After reposting that paper airplane story, I thought I'd share one of my favorites. This blog was intended for serious business—concentrating interests for an audience and all that. Whatever. (Which happens to be the name of a fantastic blog by John Scalzi.)
The Value of a Convincing Lie in Discovering the Truth
I'd been suspecting that Andy wasn't eating his lunches for some time. However, whenever I asked him, he would always say he ate it. One day, just after Halloween, I made a very nice tuna sandwich on home-made bread. I also put in half a carmel apple, carrots and two pieces of Halloween candy. How could he possibly not like this?
When I got home from work, I asked Andy, "How did you like your lunch today?"
"Great! Fantastic!" he replied much too eagerly.
Hmm, suspicious. It wasn't pizza or anything he would normally consider great and fantastic. "How was the sandwich?"

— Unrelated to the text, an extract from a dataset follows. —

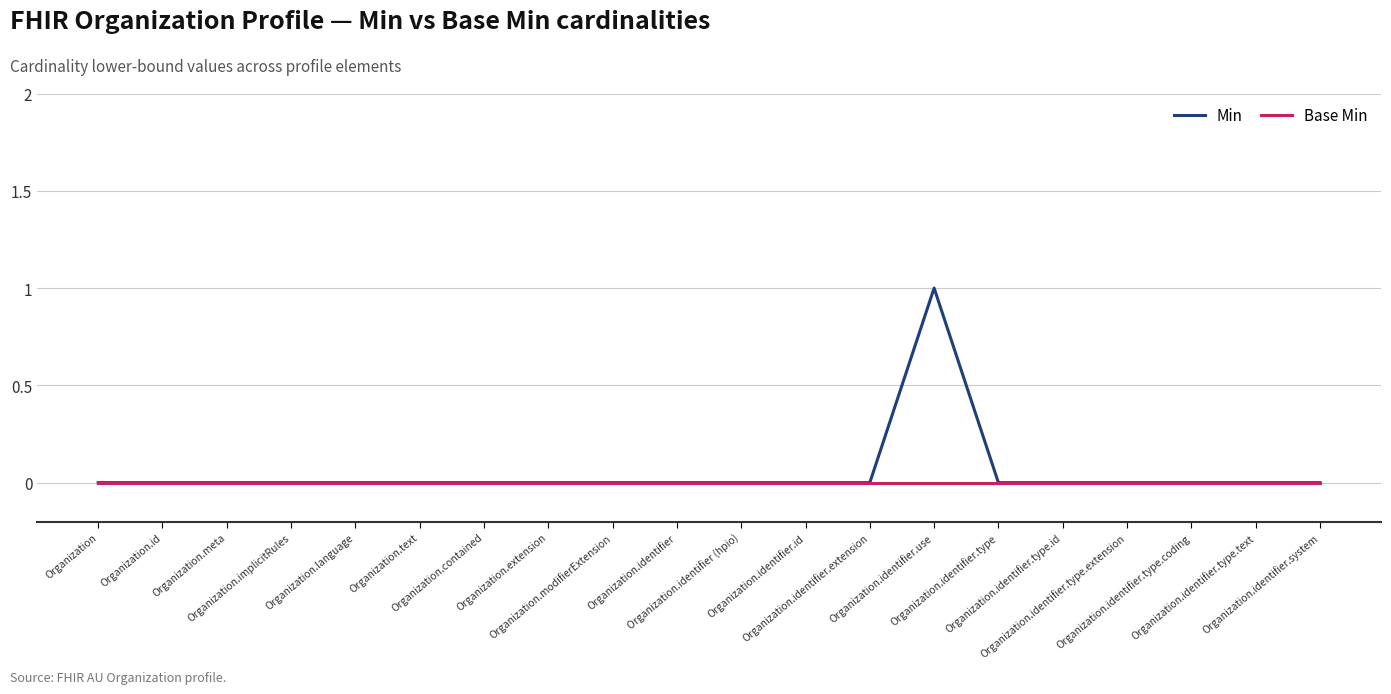

List the series in order of their peak value, lowest first.

Base Min, Min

"Really good. It had lettuce and the tuna was perfect," Andy said, intently watching his shoes and grinning like the cat who ate the canary.
Why that little shyster I thought! Out of the blue it came to me: "So how did you like the special surprise?"
"Huh? What surprise?"
"You know, the one in the sandwich." My wife, thinking she knows what's coming can hardly keep from laughing.

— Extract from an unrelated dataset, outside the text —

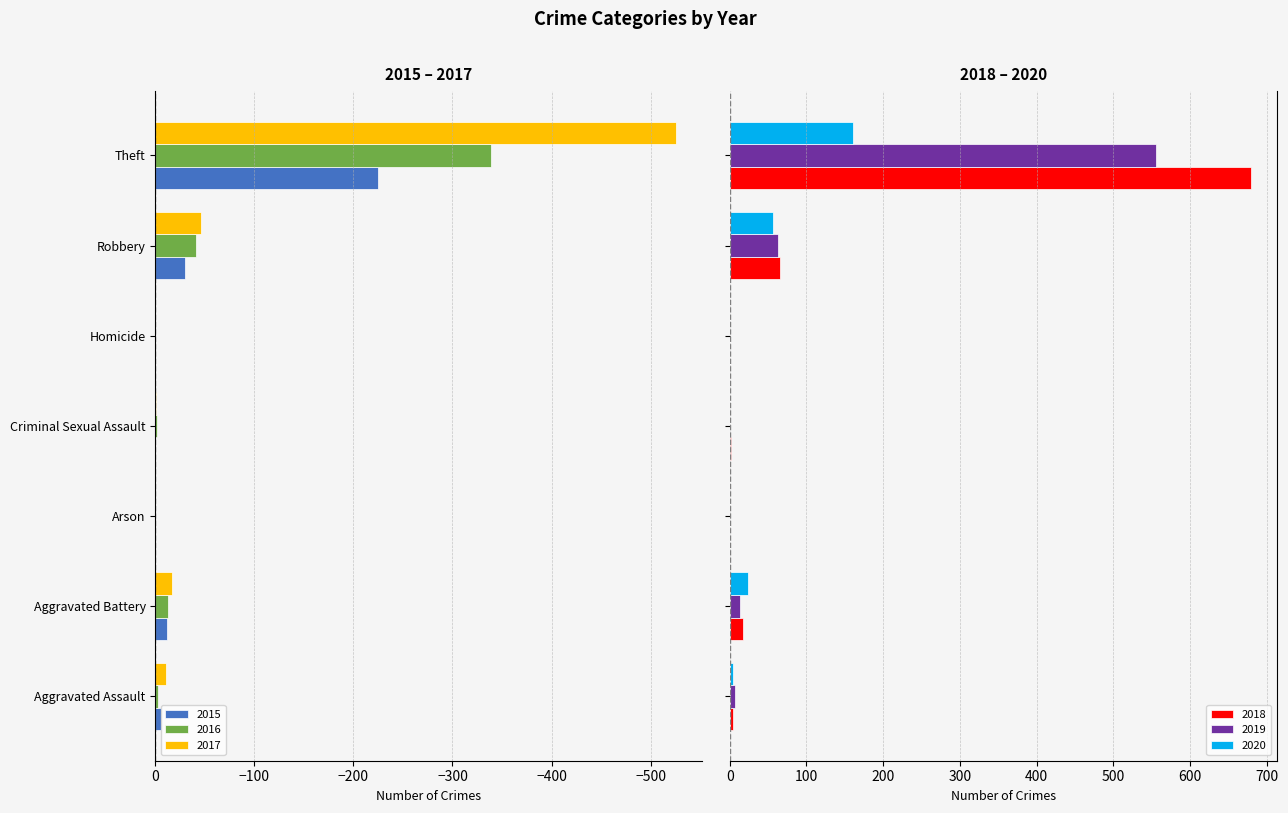

How many groups of bars are there?

7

"Oh, the tomato. It was really good. I ate it all," Andy said, starting to show a little worry that this was getting complicated.
"So you didn't find the quarter?" I lied. His little head jerked up so fast it made his hair ruffle.
"A quarter?! You didn't put in no quarter!"
"Yes, I did. It was a test so that I knew whether you ate your sandwich. Can you believe you threw away a quarter?!" That got to him. Quarters still represent purchasing power to a seven year old—I suppose as long as video games take them.
Slowly he said, "You really put a quarter in my sandwich?"
"Sure did. You really didn't eat it, did you?"
He completely forgot about his lie. "Oh man, if I knew there was a quarter in it I wouldn't have thrown it away." Finally, we could talk about why he wasn't eating his lunch. All thanks to an imaginary quarter.